TEXTE FOURNI:
......

Le 9 mars 2020, après avoir sollicité et obtenu une prolongation du délai de réponse, Nestadio Capital et M. de Kersauson ont déposé des observations communes en réponse au rapport du rapporteur.

Le 20 mars 2020, l’AMF a publié sur son site Internet un communiqué dans lequel elle fait connaître que lors de sa séance du 17 décembre 2019, le Collège de l’AMF a constaté que Nestadio Capital ne respectait plus les conditions de son agrément en qualité de société de gestion de portefeuille et qu’il a par conséquent été décidé, en application de l’article L. 532-10 du code monétaire et financier, de prononcer le retrait de cet agrément. Ce retrait d’agrément prendra effet à la date de transfert de l’ensemble des fonds actuellement gérés par Nestadio Capital à une ou plusieurs autres sociétés de gestion ou, à défaut, à compter de la date à laquelle l’ensemble desdits fonds auront été liquidés, et au plus tard le 1 er juillet 2020, sauf prorogation. Jusqu’à cette date, la société de gestion est placéepar l’AMF sous le contrôle d’un mandataire, afin de s’assurer qu’elle n’effectue pendant cette période que des opérations strictement nécessaires à la préservation des intérêts des porteurs des fonds qu’elle gère. Le communiqué précise que cette décision de retrait d’agrément fait l’objet d’un recours formé par Nestadio Capital devant le Conseil d’Etat.

......

EXTRAIT DE DONNÉES:
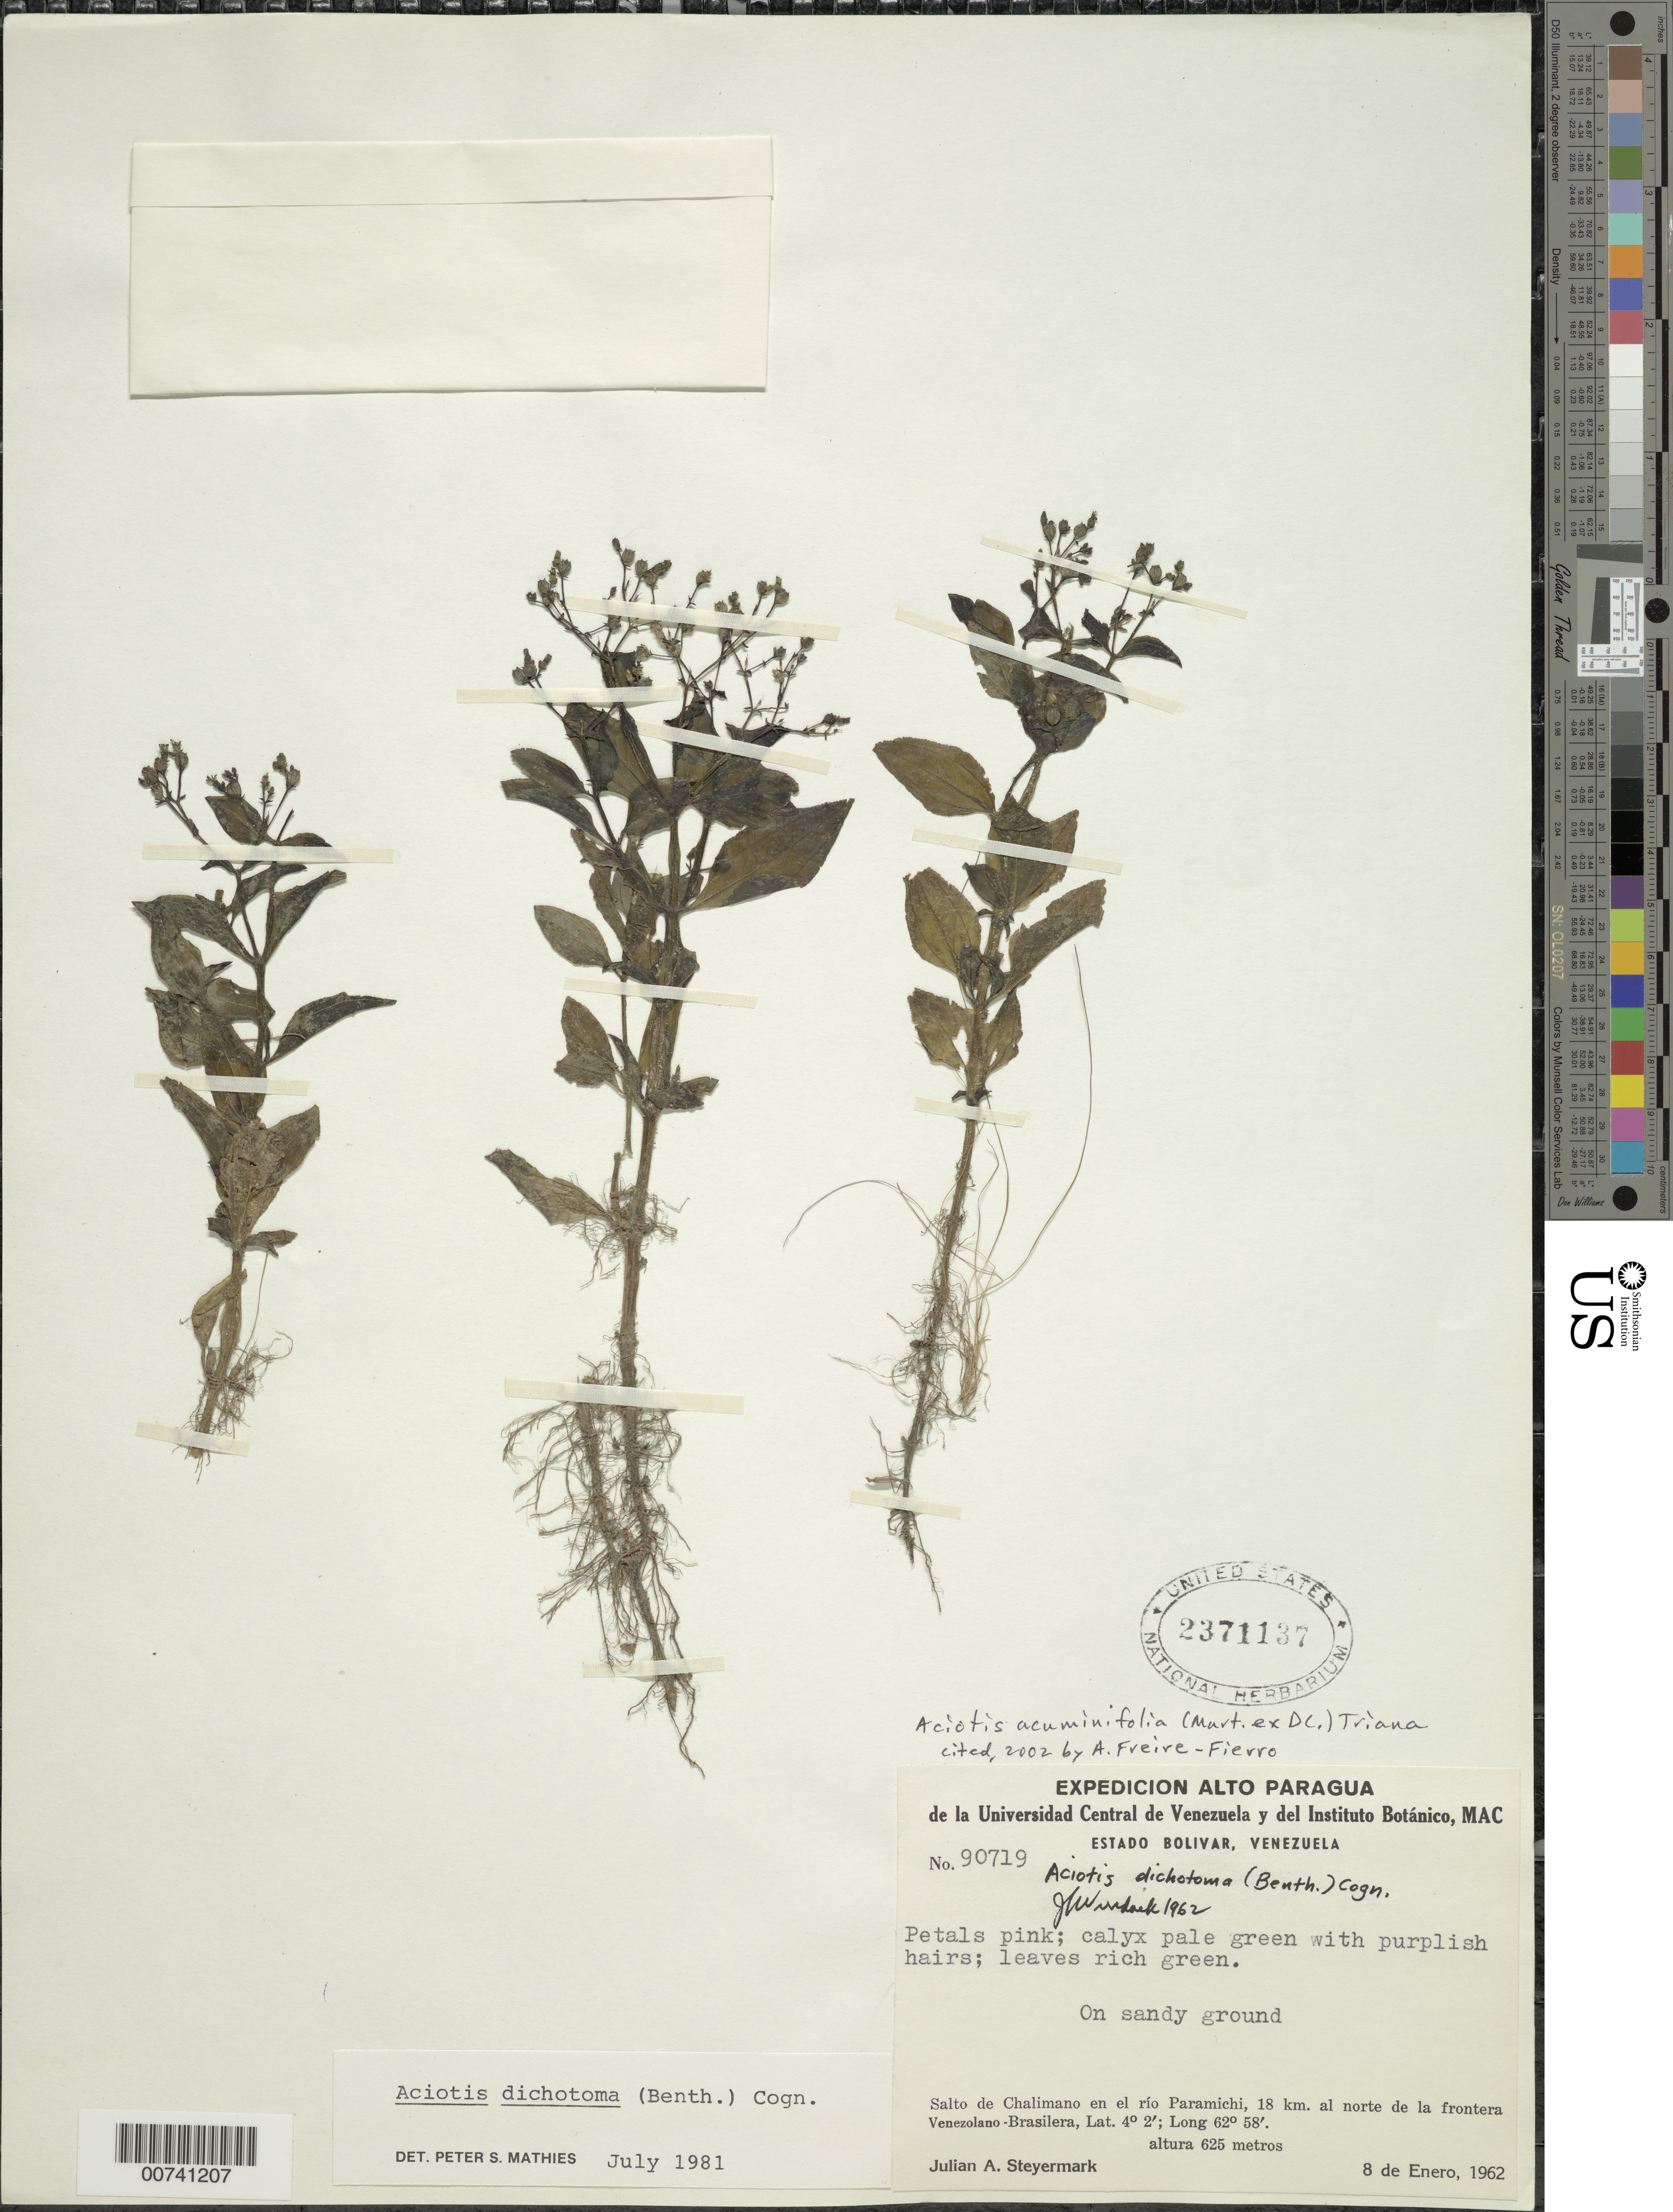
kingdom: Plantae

......

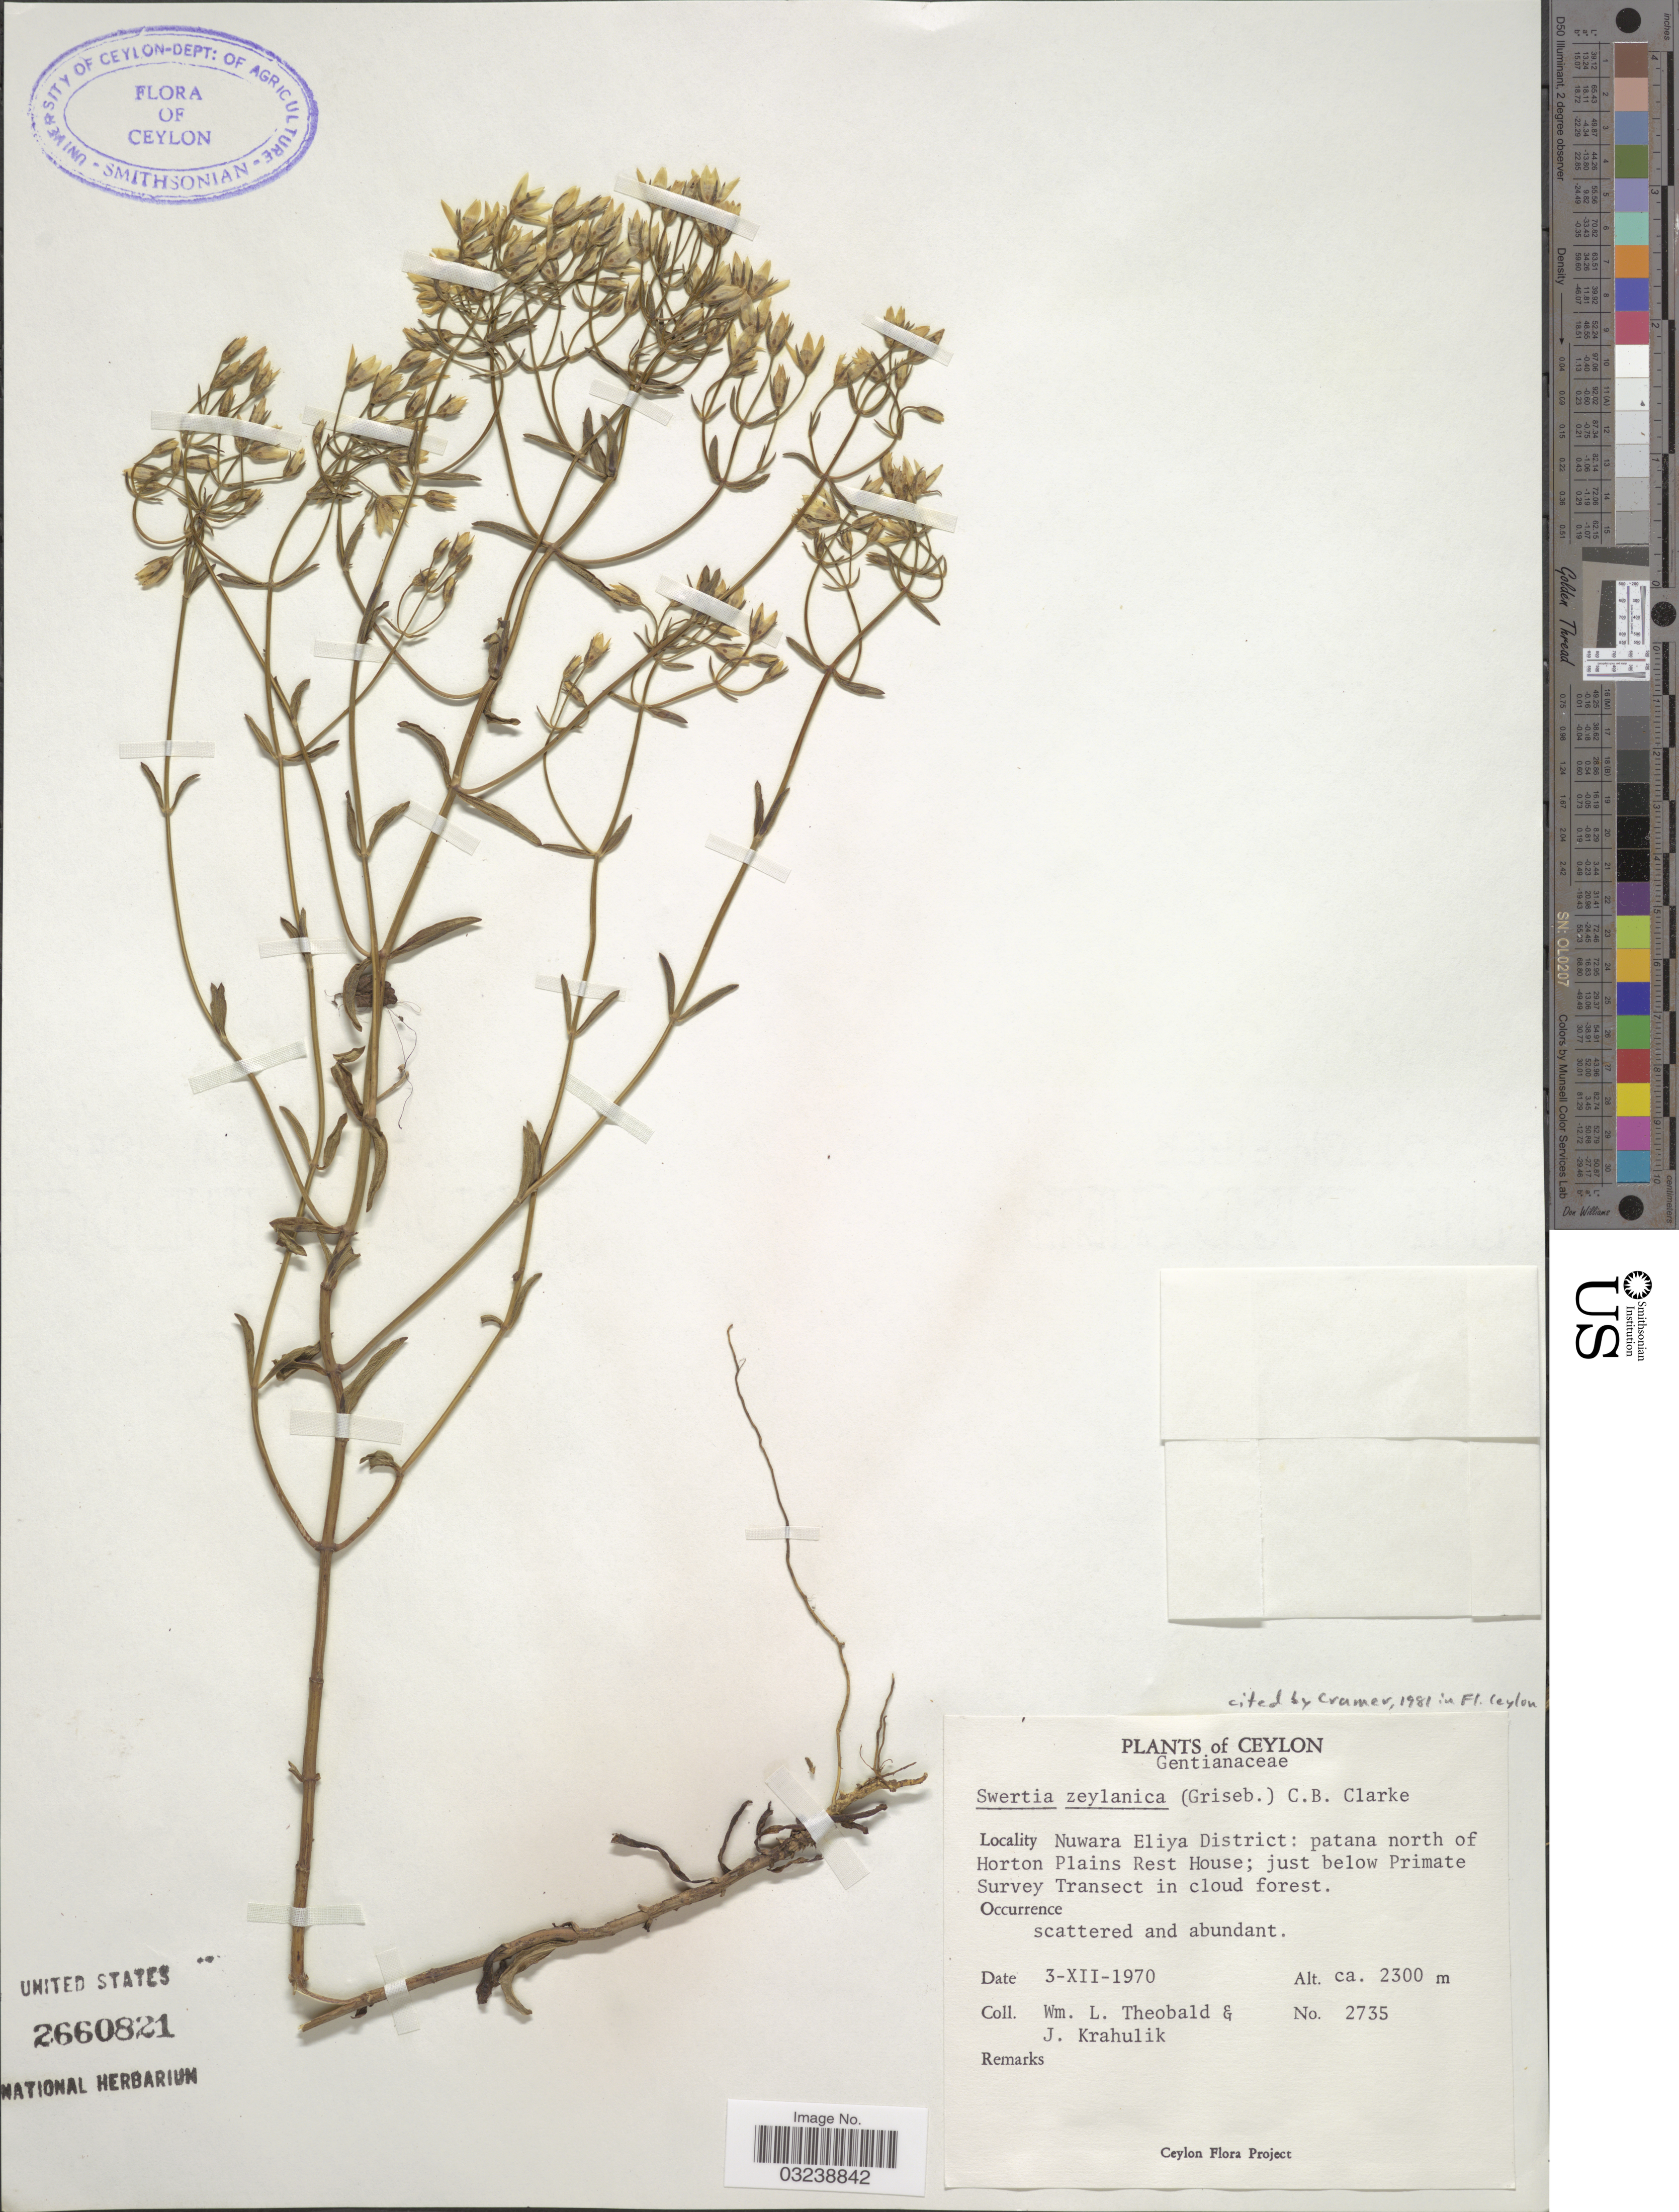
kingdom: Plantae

......

TRAVAIL DEMANDÉ:
[a] D’après le texte fourni, lors de quelle séance le Collège de l’AMF a-t-il constaté que Nestadio Capital ne respectait plus les conditions de son agrément ?
[b] Recopiez sans modification le passage du texte fourni qui commence aux mots « Le 9 mars 2020, après » et s’arrête après « rapport du rapporteur. ».
Les matériaux ne sont d’aucune utilité ici.

RÉPONSES ATTENDUES:
[a] Lors de sa séance du 17 décembre 2019.

[b]
Le 9 mars 2020, après avoir sollicité et obtenu une prolongation du délai de réponse, Nestadio Capital et M. de Kersauson ont déposé des observations communes en réponse au rapport du rapporteur.